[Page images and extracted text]
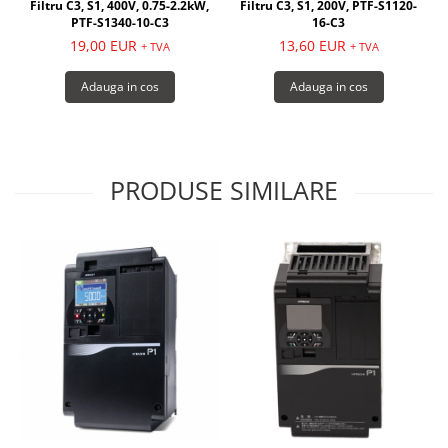
Filtru C3, S1, 400V, 0.75-2.2kW,
Filtru C3, S1, 200V, PTF-S1120-
PTF-S1340-10-C3
16-C3
19,00 EUR
13,60 EUR
+ TVA
+ TVA
Adauga in cos
Adauga in cos
PRODUSE SIMILARE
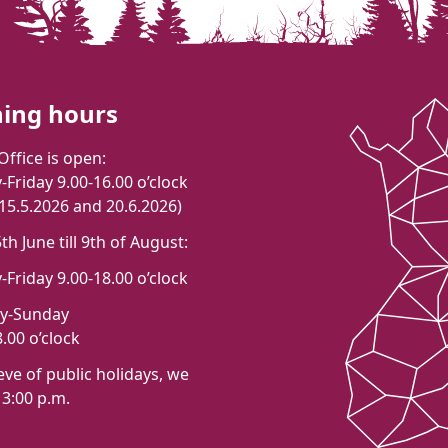
ing hours
Office is open:
Friday 9.00-16.00 o’clock
 15.5.2026 and 20.6.2026)
h June till 9th of August:
Friday 9.00-18.00 o’clock
ay-Sunday
.00 o’clock
eve of public holidays, we
 3:00 p.m.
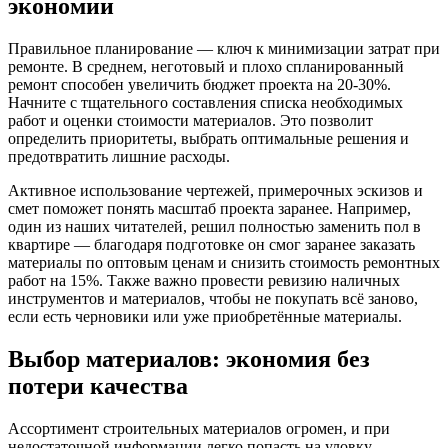
экономии
Правильное планирование — ключ к минимизации затрат при
ремонте. В среднем, неготовый и плохо спланированный
ремонт способен увеличить бюджет проекта на 20-30%.
Начните с тщательного составления списка необходимых
работ и оценки стоимости материалов. Это позволит
определить приоритеты, выбрать оптимальные решения и
предотвратить лишние расходы.
Активное использование чертежей, примерочных эскизов и
смет поможет понять масштаб проекта заранее. Например,
один из наших читателей, решил полностью заменить пол в
квартире — благодаря подготовке он смог заранее заказать
материалы по оптовым ценам и снизить стоимость ремонтных
работ на 15%. Также важно провести ревизию наличных
инструментов и материалов, чтобы не покупать всё заново,
если есть черновики или уже приобретённые материалы.
Выбор материалов: экономия без
потери качества
Ассортимент строительных материалов огромен, и при
недостаточной информации легко попасть на уловку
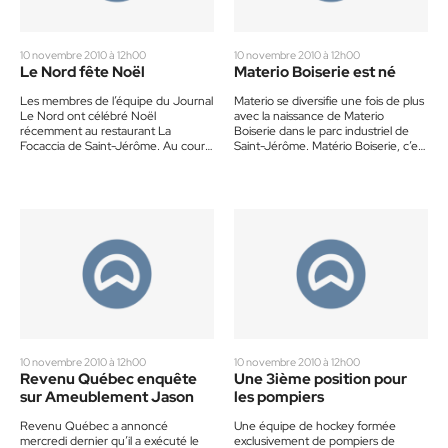
10 novembre 2010 à 12h00
10 novembre 2010 à 12h00
Le Nord fête Noël
Materio Boiserie est né
Les membres de l’équipe du Journal
Materio se diversifie une fois de plus
Le Nord ont célébré Noël
avec la naissance de Materio
récemment au restaurant La
Boiserie dans le parc industriel de
Focaccia de Saint-Jérôme. Au cours
Saint-Jérôme. Matério Boiserie, c’est
de cette soirée, le personnel…
une nouvelle division…
10 novembre 2010 à 12h00
10 novembre 2010 à 12h00
Revenu Québec enquête
Une 3ième position pour
sur Ameublement Jason
les pompiers
Revenu Québec a annoncé
Une équipe de hockey formée
mercredi dernier qu’il a exécuté le
exclusivement de pompiers de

■ Work item
Each entry above is to be given again exactly, and any image in it is to be dropped.

■ Response to the task
Filtru C3, S1, 400V, 0.75-2.2kW,
Filtru C3, S1, 200V, PTF-S1120-
PTF-S1340-10-C3
16-C3
19,00 EUR
13,60 EUR
+ TVA
+ TVA
Adauga in cos
Adauga in cos
PRODUSE SIMILARE
ing hours
Office is open:
Friday 9.00-16.00 o’clock
 15.5.2026 and 20.6.2026)
h June till 9th of August:
Friday 9.00-18.00 o’clock
ay-Sunday
.00 o’clock
eve of public holidays, we
 3:00 p.m.
экономии
Правильное планирование — ключ к минимизации затрат при
ремонте. В среднем, неготовый и плохо спланированный
ремонт способен увеличить бюджет проекта на 20-30%.
Начните с тщательного составления списка необходимых
работ и оценки стоимости материалов. Это позволит
определить приоритеты, выбрать оптимальные решения и
предотвратить лишние расходы.
Активное использование чертежей, примерочных эскизов и
смет поможет понять масштаб проекта заранее. Например,
один из наших читателей, решил полностью заменить пол в
квартире — благодаря подготовке он смог заранее заказать
материалы по оптовым ценам и снизить стоимость ремонтных
работ на 15%. Также важно провести ревизию наличных
инструментов и материалов, чтобы не покупать всё заново,
если есть черновики или уже приобретённые материалы.
Выбор материалов: экономия без
потери качества
Ассортимент строительных материалов огромен, и при
недостаточной информации легко попасть на уловку
10 novembre 2010 à 12h00
10 novembre 2010 à 12h00
Le Nord fête Noël
Materio Boiserie est né
Les membres de l’équipe du Journal
Materio se diversifie une fois de plus
Le Nord ont célébré Noël
avec la naissance de Materio
récemment au restaurant La
Boiserie dans le parc industriel de
Focaccia de Saint-Jérôme. Au cours
Saint-Jérôme. Matério Boiserie, c’est
de cette soirée, le personnel…
une nouvelle division…
10 novembre 2010 à 12h00
10 novembre 2010 à 12h00
Revenu Québec enquête
Une 3ième position pour
sur Ameublement Jason
les pompiers
Revenu Québec a annoncé
Une équipe de hockey formée
mercredi dernier qu’il a exécuté le
exclusivement de pompiers de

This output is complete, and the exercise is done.